Jennings, who missed most of last season after being injured on his first carry in the opening game, scored all three of the game’s touchdowns on runs of about 15, 60 and 65 yards. One came in each of the first three periods.
The first followed pair of 25-yard plays—a run by another speedy tailback, Stevann Brown, and a pass from junior quarterback TD Stein to tight end Colt Foster. A couple of plays later, Jennings burst through the line and into the end zone.
It was a preview of coming attractions. In both the second and third quarters, Jennings took handoffs, made defenders miss as he kept churning in heavy traffic and soon broke free, widening the margin between him and the defenders until he was gone.
It was his day, to be sure.
But, while employing a homegrown system that allows the defense to also “score” even if it never reaches the end zone, the defense won the game 40-36, Long and CSC Director of Sports Information Kaleb Center calculated afterwards.
The defense got most of its points by stopping the offense on “three-and-out” situations (six of them) and also faring well in a variety of individual matchups against offensive players between quarters.
The offense certainly didn’t give the game away. Despite the slippery pigskin, there were no fumbles and only one interception, a pick by redshirt freshman Jaxon King just before the ball hit the ground. It also was remarkable that the officiating crew called only three penalties.

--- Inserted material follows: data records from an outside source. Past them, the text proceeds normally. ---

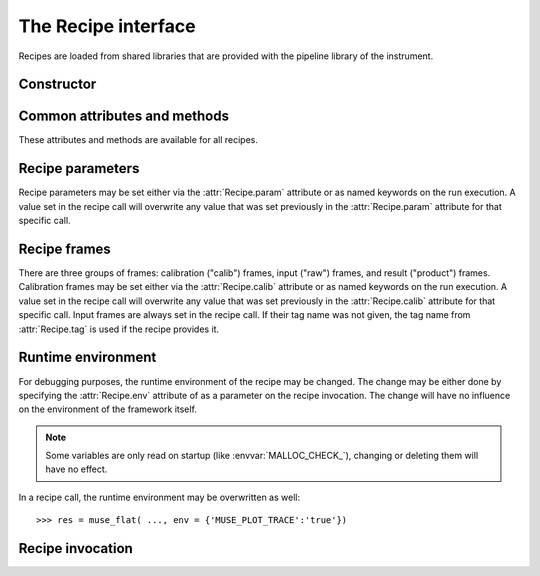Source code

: The Recipe interface
====================

.. module:: cpl

.. class:: cpl.Recipe

   Recipes are loaded from shared libraries that are provided with the
   pipeline library of the instrument.

.. attribute:: Recipe.path

   Search path for the recipes. It may be set to either a string, or to a list
   of strings. All shared libraries in the search path and their
   subdirectories are searched for CPL recipes. On default, the path is set to
   the current directory.

   The search path is automatically set to the esorex path when
   :func:`cpl.esorex.init()` is called.

.. automethod:: Recipe.list

.. automethod:: Recipe.set_maxthreads

   .. seealso:: :ref:`parallel`

Constructor
-----------

.. automethod:: Recipe.__init__

Common attributes and methods
-----------------------------

These attributes and methods are available for all recipes.

.. attribute:: Recipe.__name__

   Recipe name

.. autoattribute:: Recipe.version

.. attribute:: Recipe.__file__

   Shared library file name.

.. autoattribute:: Recipe.__author__

.. autoattribute:: Recipe.__email__

.. autoattribute:: Recipe.__copyright__

.. autoattribute:: Recipe.description

.. autoattribute:: Recipe.cpl_version

.. autoattribute:: Recipe.cpl_description

.. attribute:: Recipe.output_dir

   Output directory if specified, or :keyword:`None`. The recipe will write
   the output files into this directory and return their file names. If the
   directory does not exist, it will be created before the recipe is
   executed. Output files within the output directory will be silently
   overwritten. If no output directory is set, the recipe call will
   result in :class:`pyfits.HDUList` result objects. The output directory may
   be also set as parameter in the recipe call. 

.. attribute:: Recipe.temp_dir

   Base directory for temporary directories where the recipe is
   executed. The working dir is created as a subdir with a random file
   name. If set to :keyword:`None`, the system temp dir is used. 
   Defaults to :literal:`'.'`. 

.. attribute:: Recipe.threaded

   Specify whether the recipe should be executed synchroniously or as an
   extra process in the background.

   .. seealso:: :ref:`parallel`

.. attribute:: Recipe.tag

   Default tag when the recipe is called. This is set automatically only
   if the recipe provided the information about input tags. Otherwise
   this tag has to be set manually.

.. autoattribute:: Recipe.tags

.. automethod:: Recipe.output

Recipe parameters
-----------------

Recipe parameters may be set either via the :attr:`Recipe.param` attribute or
as named keywords on the run execution. A value set in the recipe call will
overwrite any value that was set previously in the :attr:`Recipe.param`
attribute for that specific call.

.. autoattribute:: Recipe.param
.. seealso:: :class:`cpl.Parameter`

Recipe frames
-------------

There are three groups of frames: calibration ("calib") frames, input ("raw")
frames, and result ("product") frames.  Calibration frames may be set either
via the :attr:`Recipe.calib` attribute or as named keywords on the run
execution. A value set in the recipe call will overwrite any value that was
set previously in the :attr:`Recipe.calib` attribute for that specific
call. Input frames are always set in the recipe call. If their tag name was
not given, the tag name from :attr:`Recipe.tag` is used if the recipe provides
it.

.. autoattribute:: Recipe.calib
.. seealso:: :class:`cpl.FrameConfig`

Runtime environment
-------------------

For debugging purposes, the runtime environment of the recipe may be
changed. The change may be either done by specifying the :attr:`Recipe.env`
attribute of as a parameter on the recipe invocation. The change will have no
influence on the environment of the framework itself.

.. note::

   Some variables are only read on startup
   (like :envvar:`MALLOC_CHECK_`), changing or deleting them will have
   no effect.

.. attribute:: Recipe.env

   Environment changes for the recipe. This is a :class:`dict` with the
   name of the environment variable as the key and the content as the value.
   It is possible to overwrite a specific environment variable. Specifying
   :keyword:`None` as value will remove the variable::

     >>> muse_flat.env['MUSE_RESAMPLE_LAMBDA_LOG'] = '1'
     >>> muse_flat.env['MUSE_TIMA_FILENAME'] = 'tima.fits'

In a recipe call, the runtime environment may be overwritten as well::

  >>> res = muse_flat( ..., env = {'MUSE_PLOT_TRACE':'true'})

Recipe invocation
-----------------

.. automethod:: Recipe.__call__

.. seealso:: :ref:`parallel`
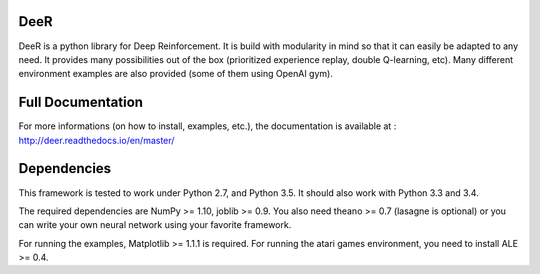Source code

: .. -*- mode: rst -*-

|Travis|_ |Python27|_ |Python35|_ |PyPi|_

.. |Travis| image:: https://travis-ci.org/VinF/deer.svg?branch=master
.. _Travis: https://travis-ci.org/VinF/deer

.. |Python27| image:: https://img.shields.io/badge/python-2.7-blue.svg
.. _Python27: https://badge.fury.io/py/deer

.. |Python35| image:: https://img.shields.io/badge/python-3.5-blue.svg
.. _Python35: https://badge.fury.io/py/deer

.. |PyPi| image:: https://badge.fury.io/py/deer.svg
.. _PyPi: https://badge.fury.io/py/deer

DeeR
====

DeeR is a python library for Deep Reinforcement. It is build with modularity in mind so that it can easily be adapted to any need. It provides many possibilities out of the box (prioritized experience replay, double Q-learning, etc). Many different environment examples are also provided (some of them using OpenAI gym). 

Full Documentation
==================

For more informations (on how to install, examples, etc.), the documentation is available at : http://deer.readthedocs.io/en/master/

Dependencies
============

This framework is tested to work under Python 2.7, and Python 3.5. It should also work with Python 3.3 and 3.4.

The required dependencies are NumPy >= 1.10, joblib >= 0.9. You also need theano >= 0.7 (lasagne is optional) or you can write your own neural network using your favorite framework.

For running the examples, Matplotlib >= 1.1.1 is required. 
For running the atari games environment, you need to install ALE >= 0.4.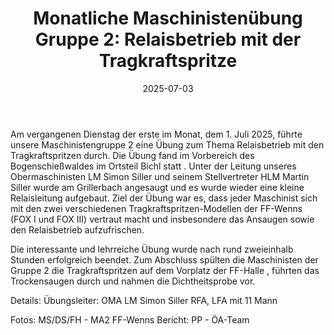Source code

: #+TITLE: Monatliche Maschinistenübung Gruppe 2: Relaisbetrieb mit der Tragkraftspritze
#+DATE: 2025-07-03
#+FACEBOOK_URL: https://facebook.com/ffwenns/posts/1111732484322536


Am vergangenen Dienstag der erste im Monat, dem 1. Juli 2025, führte unsere Maschinistengruppe 2 eine Übung zum Thema Relaisbetrieb mit den Tragkraftspritzen durch. Die Übung fand im Vorbereich des Bogenschießwaldes im Ortsteil Bichl statt . Unter der Leitung unseres Obermaschinisten LM Simon Siller und seinem Stellvertreter HLM Martin Siller wurde am Grillerbach angesaugt und es wurde wieder eine kleine Relaisleitung aufgebaut. Ziel der Übung war es, dass jeder Maschinist sich mit den zwei verschiedenen Tragkraftspritzen-Modellen der FF-Wenns (FOX I und FOX III) vertraut macht und insbesondere das Ansaugen sowie den Relaisbetrieb aufzufrischen. 

Die interessante und lehrreiche Übung wurde nach rund zweieinhalb Stunden erfolgreich beendet. Zum Abschluss spülten die Maschinisten der Gruppe 2 die Tragkraftspritzen auf dem Vorplatz der FF-Halle , führten das Trockensaugen durch und nahmen die Dichtheitsprobe vor. 

Details:
Übungsleiter: OMA LM Simon Siller
RFA, LFA mit 11 Mann

Fotos: MS/DS/FH - MA2 FF-Wenns
Bericht: PP - ÖA-Team
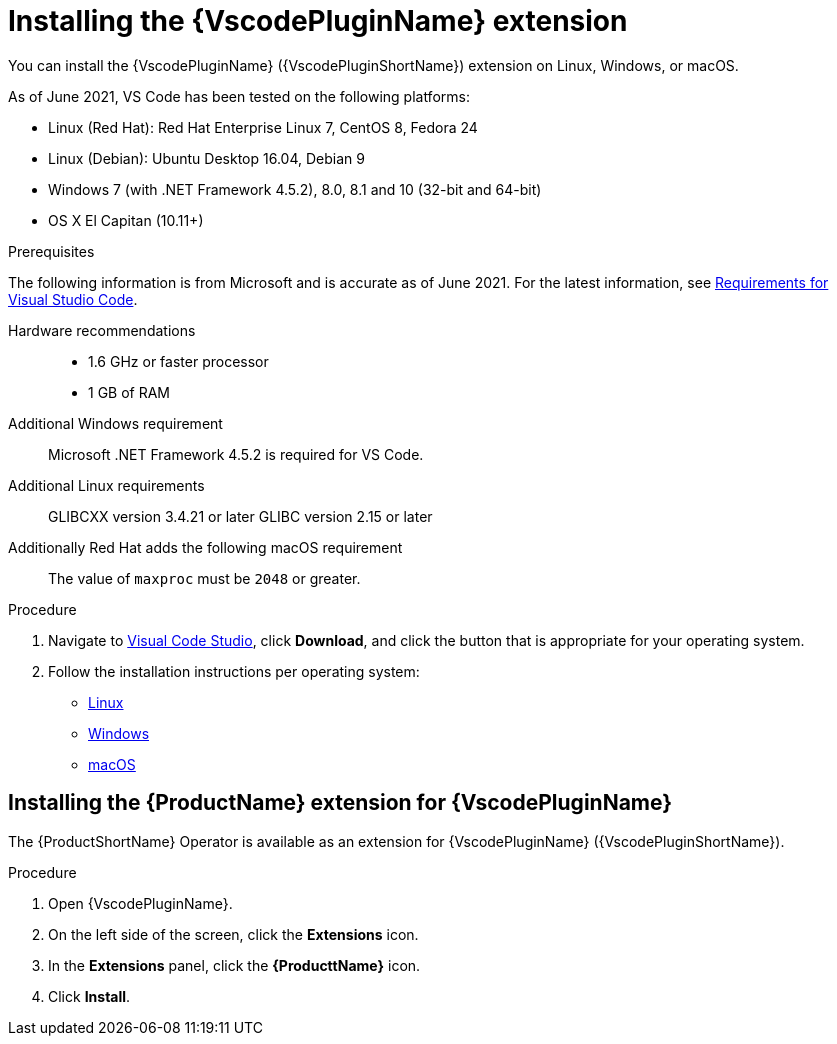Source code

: // Module included in the following assemblies:
//
// * docs/vs-code-plugin-guide/master.adoc


[id="installing-vs-code-plugin_{context}"]
= Installing the {VscodePluginName} extension

You can install the {VscodePluginName} ({VscodePluginShortName}) extension on Linux, Windows, or macOS.

As of June 2021, VS Code has been tested on the following platforms:

* Linux (Red Hat): Red Hat Enterprise Linux 7, CentOS 8, Fedora 24
* Linux (Debian): Ubuntu Desktop 16.04, Debian 9
* Windows 7 (with .NET Framework 4.5.2), 8.0, 8.1 and 10 (32-bit and 64-bit)
* OS X El Capitan (10.11+)

.Prerequisites

The following information is from Microsoft and is accurate as of June 2021. For the latest information, see link:https://code.visualstudio.com/docs/supporting/requirements[Requirements for Visual Studio Code].

Hardware recommendations::

* 1.6 GHz or faster processor
* 1 GB of RAM

Additional Windows requirement::
Microsoft .NET Framework 4.5.2 is required for VS Code.

Additional Linux requirements::
GLIBCXX version 3.4.21 or later
GLIBC version 2.15 or later

Additionally Red Hat adds the following macOS requirement::
The value of `maxproc` must be `2048` or greater.

.Procedure

. Navigate to link:https://code.visualstudio.com[Visual Code Studio], click *Download*, and click the button that is appropriate for your operating system.
. Follow the installation instructions per operating system:

** link:https://code.visualstudio.com/docs/setup/linux[Linux]
** link:https://code.visualstudio.com/docs/setup/windows[Windows]
** link:https://code.visualstudio.com/docs/setup/mac[macOS]





== Installing the {ProductName} extension for {VscodePluginName}

The {ProductShortName} Operator is available as an extension for {VscodePluginName} ({VscodePluginShortName}).

.Procedure

. Open {VscodePluginName}.
. On the left side of the screen, click the *Extensions* icon.
. In the *Extensions* panel, click the *{ProducttName}* icon.
. Click *Install*.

A majority of the Eagles’ probable starters this fall saw limited action. Starting quarterback Dalton Holst and Stein, who missed nearly all of last season because of an injury, played just one series apiece. That meant redshirt freshmen Karson Avila and Tyler Hyland, called the signals at least 90 percent of the game. They didn’t complete a high percentage of their passes, but neither did they make costly mistakes.
“We generally use the spring game to give the guys who redshirted last fall and the ones who haven’t played much a chance to see what it’s like to be on the field for most of a game,” Long said. “We know what the veterans can do, but we need to find out as much as we can about the young players and give them the best experience possible.”
The Eagles will return nine starters on offense this fall, but are missing five of the six players who had most of the playing time in the defensive line and four of the six primary members of the secondary.
“A lot of young guys showed this spring that we’ll be OK,” Lewis said. “We kept getting better all the time. Some of them really played well.”